If this sounds a bit too good to be true or if you understandably doubt the credibility of these studies, let’s look at the opposite side of the coin: the effects of negative emotions on skin. Unfortunately, chronic stress does compromise the skin barrier, leaving skin more vulnerable to environmental damage. Furthermore, an excess of stress hormones (cortisol and epinephrine) are precursors to inflammation. (While inflammation isn’t inherently bad—sometimes we need it!—problems start when we experience chronic inflammation.) Therefore, it makes sense that if we find a way to productively manage our stress by cultivating positivity, we’re allowing our skin to do its best work in protecting itself.

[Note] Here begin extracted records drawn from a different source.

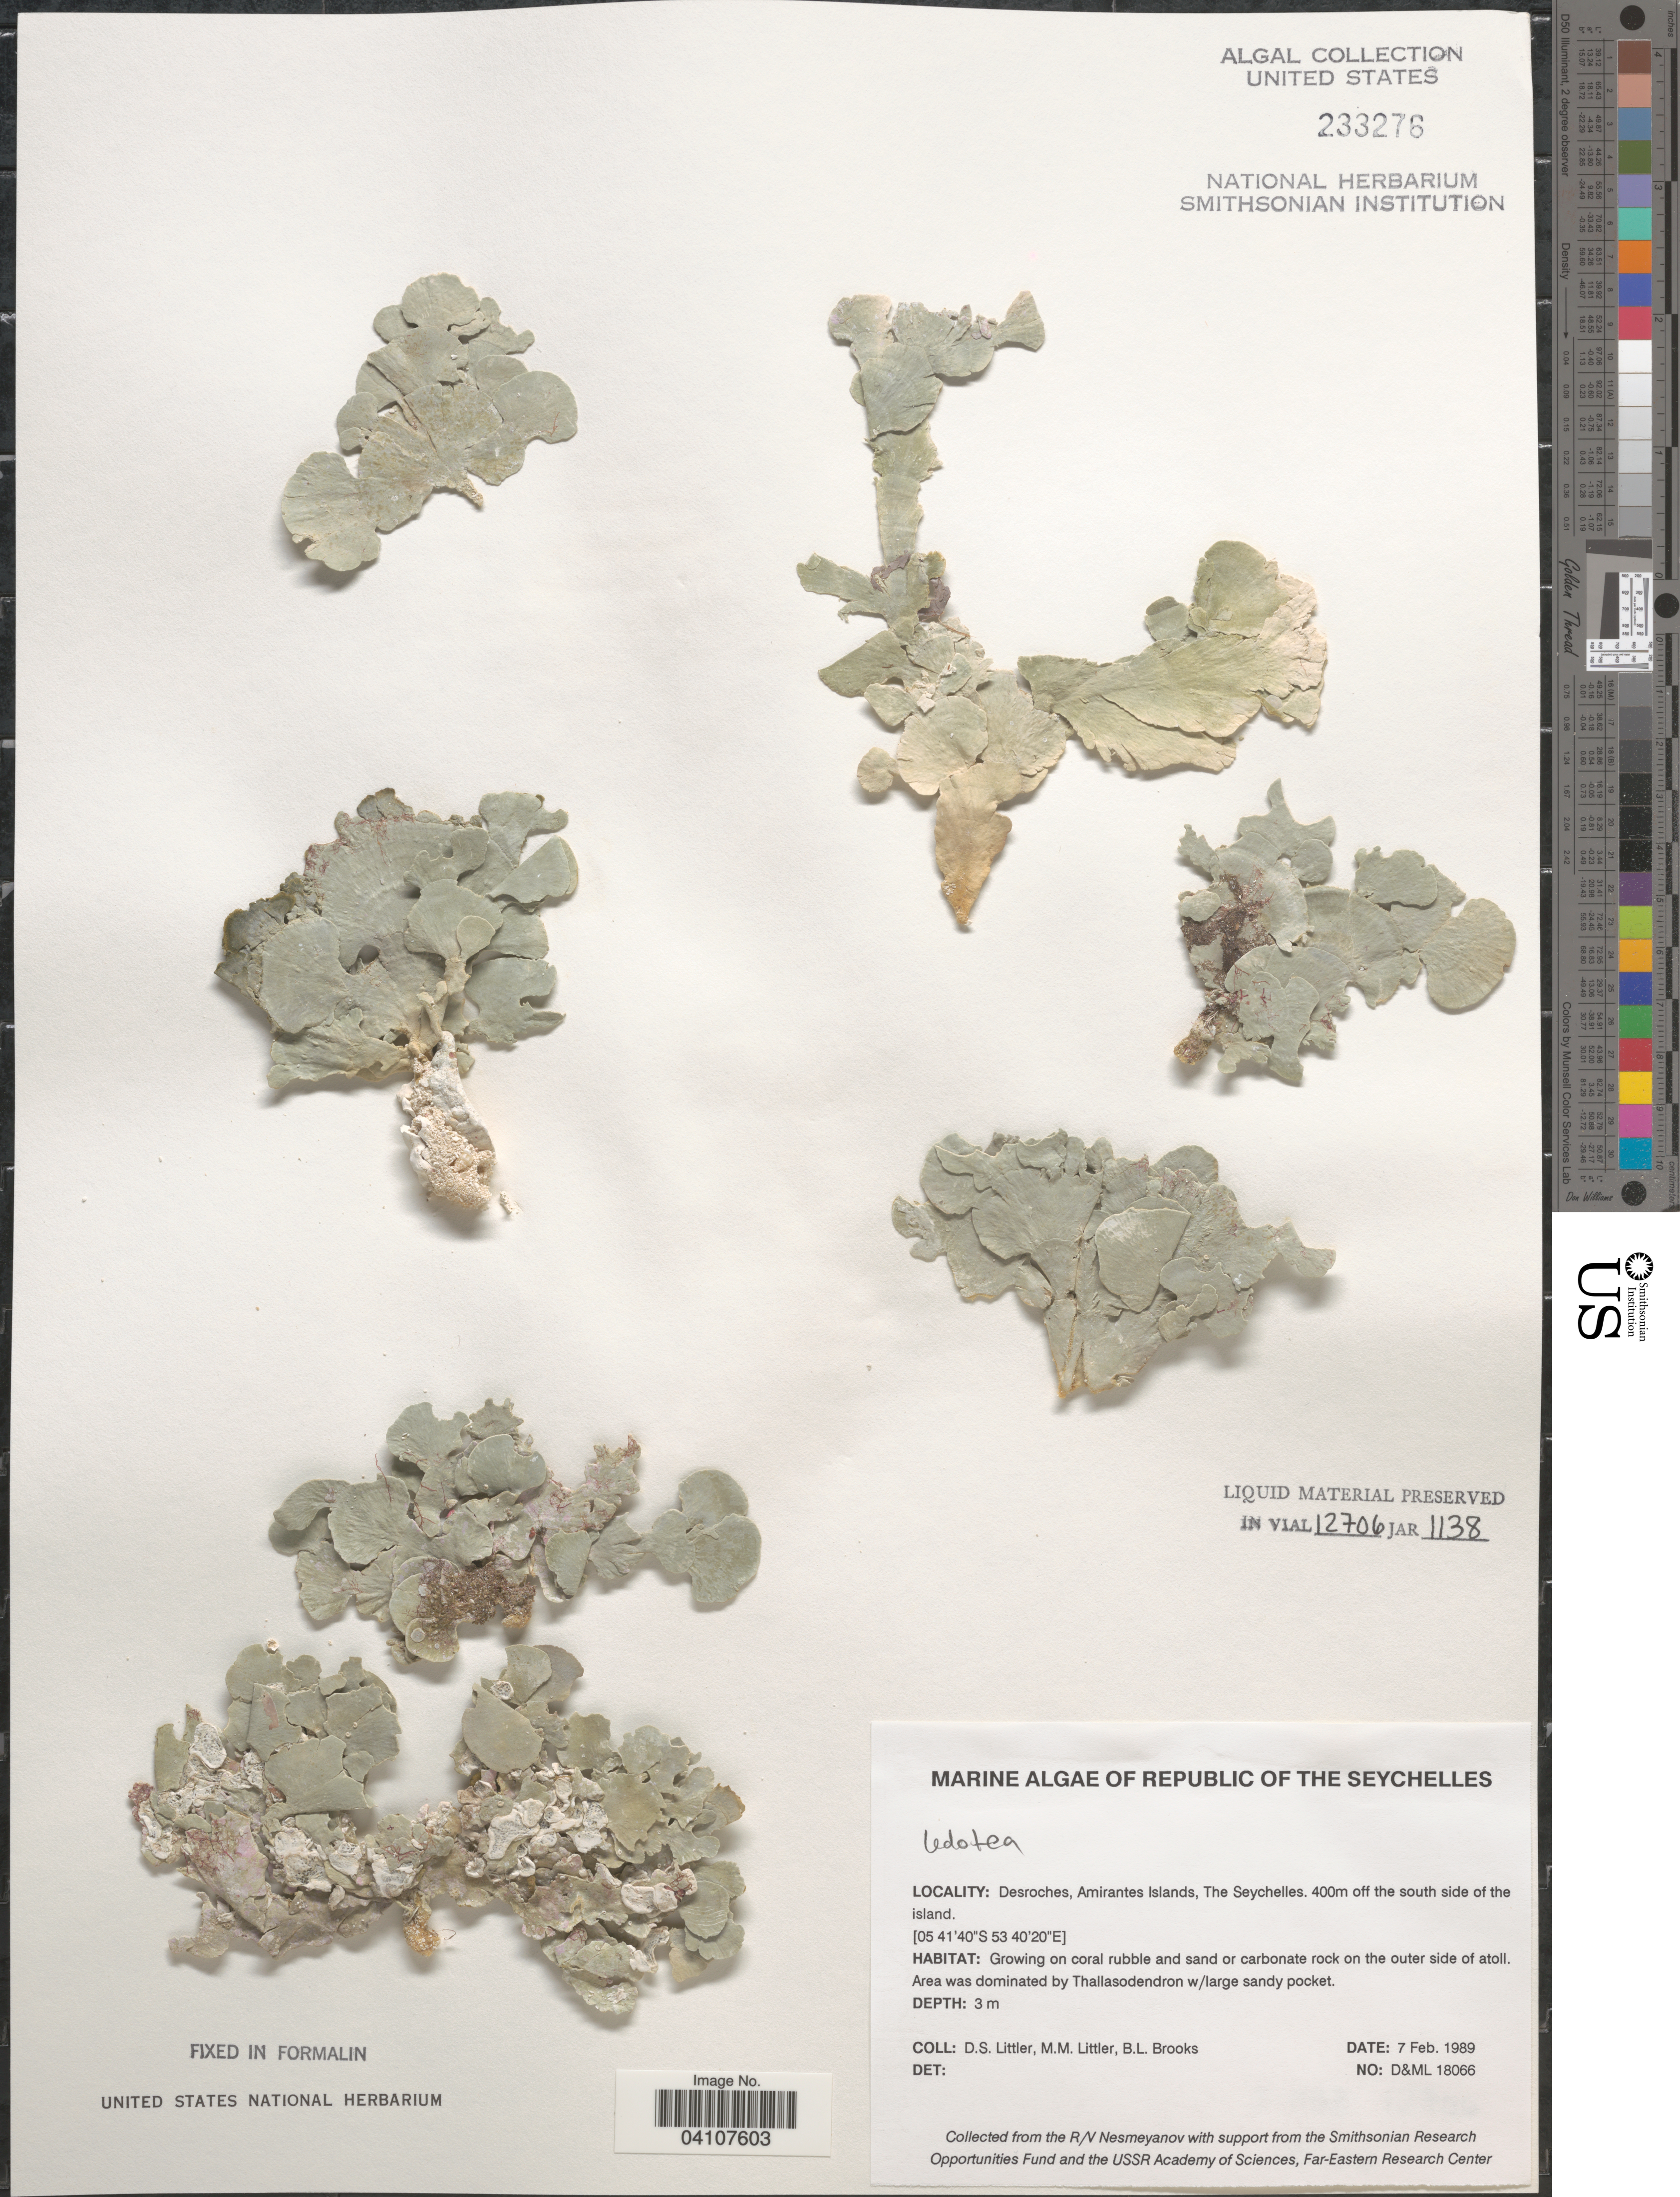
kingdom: Plantae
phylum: Chlorophyta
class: Ulvophyceae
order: Bryopsidales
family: Udoteaceae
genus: Udotea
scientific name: Udotea sp.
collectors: D. S. Littler & B. Brooks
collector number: D&ML18066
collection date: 1989-02-07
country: Seychelles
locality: Republic of the Seychelles. Desroches, Amirantes Islands. 400m off the south side of the island.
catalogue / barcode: US 233276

But let’s be honest. Cultivating positivity takes work. You’d be hard pressed to find someone who doesn’t want to feel better, yet many of us struggle to see the bright side.
When I shared a clip of the Cosmo piece with my generally-happy friend, she had her own misgivings. “What if I don’t have a positive attitude because my skin is bad?” she jokingly responded. Indeed, even if the idea of positivity greatly appeals to you, it’s natural to not always feel positive in reality. Or you may even feel that being positive is a misguided goal. Trust me, I hear you if you’re sitting there reading this article thinking that positivity can be dangerous because it can shield us from certain horrors we must pay attention to. I’ve also struggled with that concept.
And yet. It’s my belief that we increasingly don’t have a choice. If we’re going to foster healthy change in ourselves and in the world around us, we need to commit to a productive form of positivity—one that’s not blindly optimistic but one that gives us the courage to fight.
To believe in ourselves.
To know that we are capable.
After all, how can I make the world a better place if I don’t believe I deserve better?
So let’s do this thing. Let’s be courageous. Let’s do the radical thing and love ourselves. Let’s be positive.
Fortunately, there are several ways to cultivate positivity. We can develop our own affirmations, make a point of doing things that nourish our spirit (I like reading novels), practice self-care, carefully curate our social media feeds (i.e. find the balance between staying informed and staying sane), spend time with our friends in person as much as possible…the list goes on!
The important thing is to make the effort every day (just like we do with your skincare regimens, right? ;)).
And hey, our skin might glow a bit more while we’re at it.
*The author does consider the folks in charge of this study to be neutral third parties—but the idea of the power of positivity is a worthy one, no?
**See above asterisk.
How do you plan to stay positive in 2017?